= Directions for this task =
Go to the line below that has "5,738,993.45 | New |", print it and each line after it exactly, and stop after the line that has "SPORTS | | | |"; leave out pictures.

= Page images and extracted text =
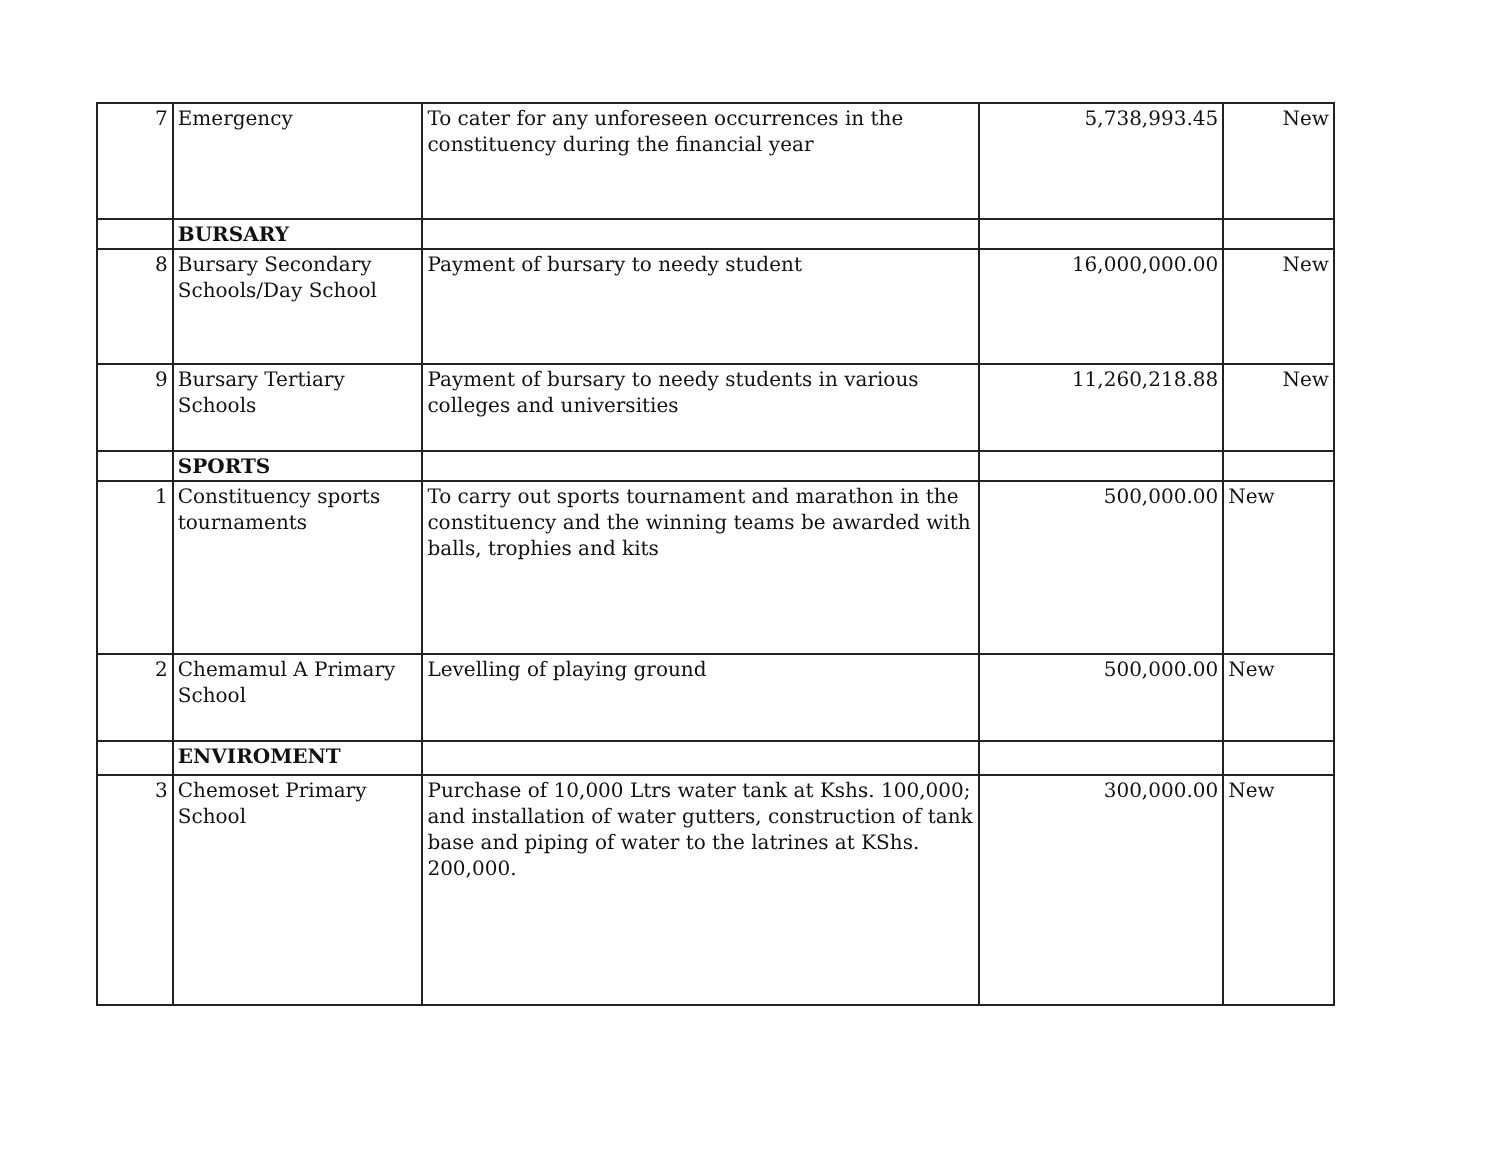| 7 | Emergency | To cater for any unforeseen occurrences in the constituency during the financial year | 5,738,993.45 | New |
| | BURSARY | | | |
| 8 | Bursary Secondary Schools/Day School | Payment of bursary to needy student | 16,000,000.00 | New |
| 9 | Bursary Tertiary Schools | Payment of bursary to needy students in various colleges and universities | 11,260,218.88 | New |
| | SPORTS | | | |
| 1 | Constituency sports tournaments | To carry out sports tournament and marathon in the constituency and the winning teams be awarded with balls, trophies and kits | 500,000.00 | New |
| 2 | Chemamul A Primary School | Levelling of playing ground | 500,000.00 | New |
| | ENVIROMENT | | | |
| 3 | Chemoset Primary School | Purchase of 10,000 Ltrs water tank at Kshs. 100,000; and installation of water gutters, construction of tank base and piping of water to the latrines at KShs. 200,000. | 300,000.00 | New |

--

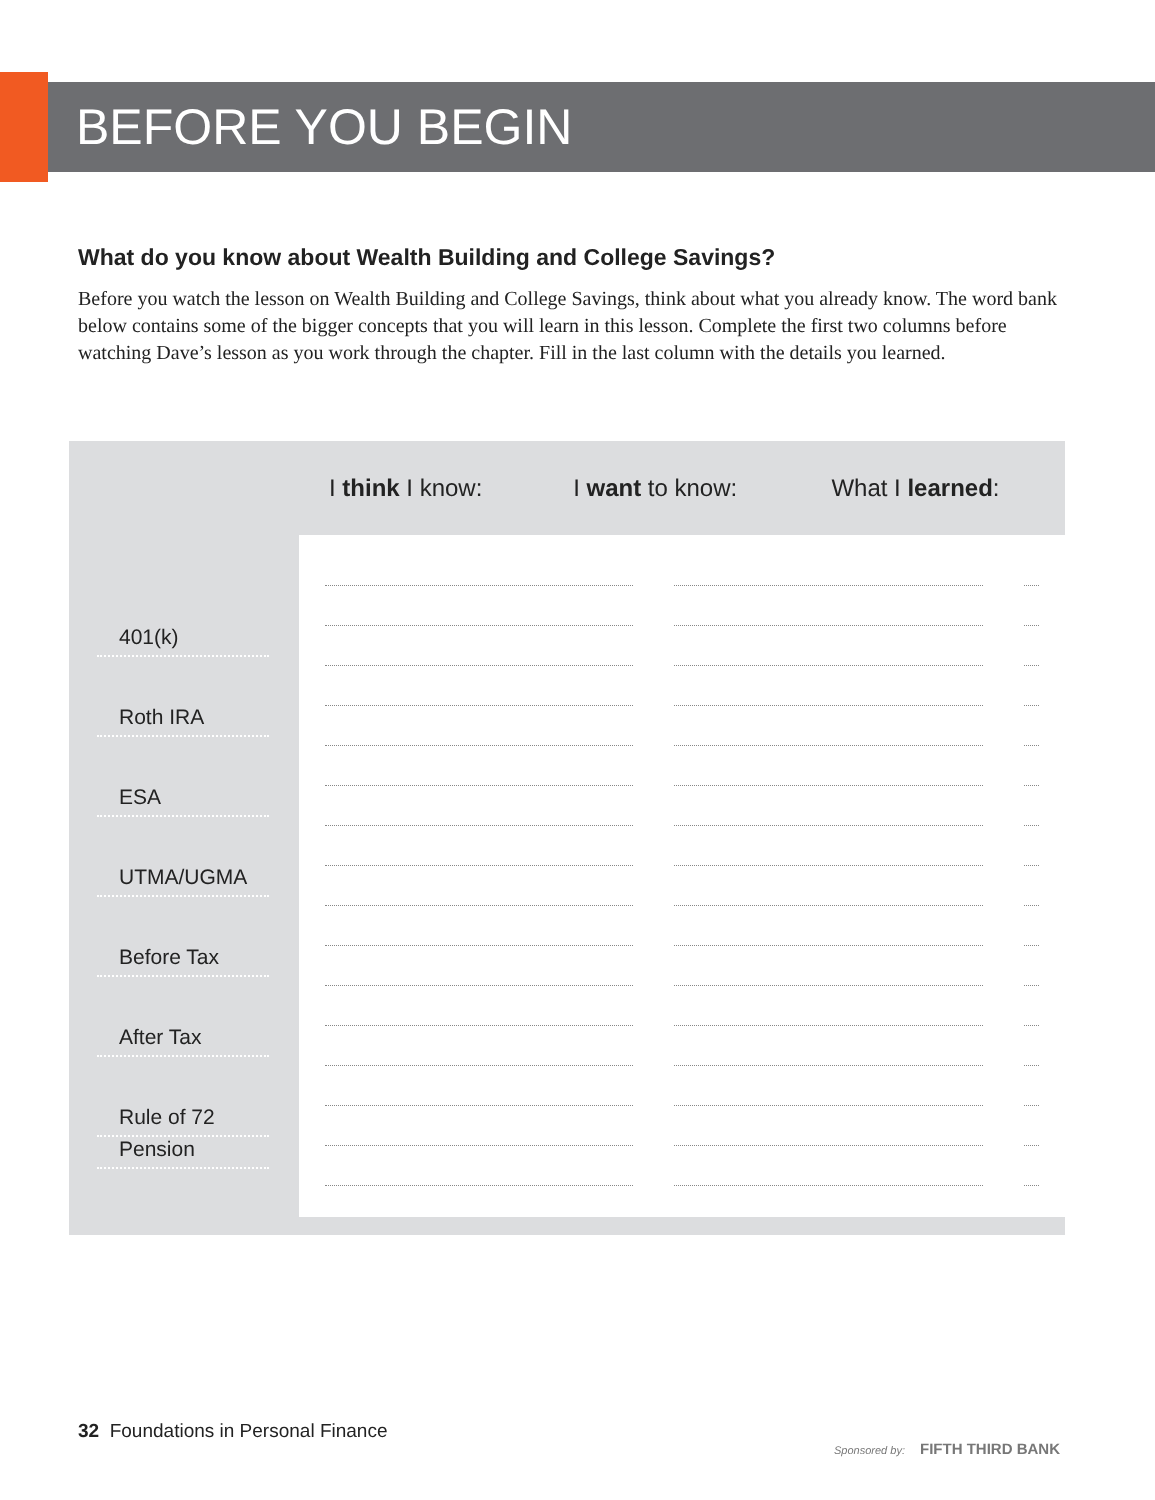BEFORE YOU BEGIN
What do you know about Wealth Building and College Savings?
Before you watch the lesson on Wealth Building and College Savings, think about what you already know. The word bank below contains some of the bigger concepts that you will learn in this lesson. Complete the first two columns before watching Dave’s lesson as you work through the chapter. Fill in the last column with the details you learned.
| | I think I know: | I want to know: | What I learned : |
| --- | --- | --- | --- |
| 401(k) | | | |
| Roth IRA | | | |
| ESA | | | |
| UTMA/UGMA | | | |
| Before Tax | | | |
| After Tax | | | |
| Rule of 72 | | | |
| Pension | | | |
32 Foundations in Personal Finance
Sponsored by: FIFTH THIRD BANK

= Task output =
| 7 | Emergency | To cater for any unforeseen occurrences in the constituency during the financial year | 5,738,993.45 | New |
| | BURSARY | | | |
| 8 | Bursary Secondary Schools/Day School | Payment of bursary to needy student | 16,000,000.00 | New |
| 9 | Bursary Tertiary Schools | Payment of bursary to needy students in various colleges and universities | 11,260,218.88 | New |
| | SPORTS | | | |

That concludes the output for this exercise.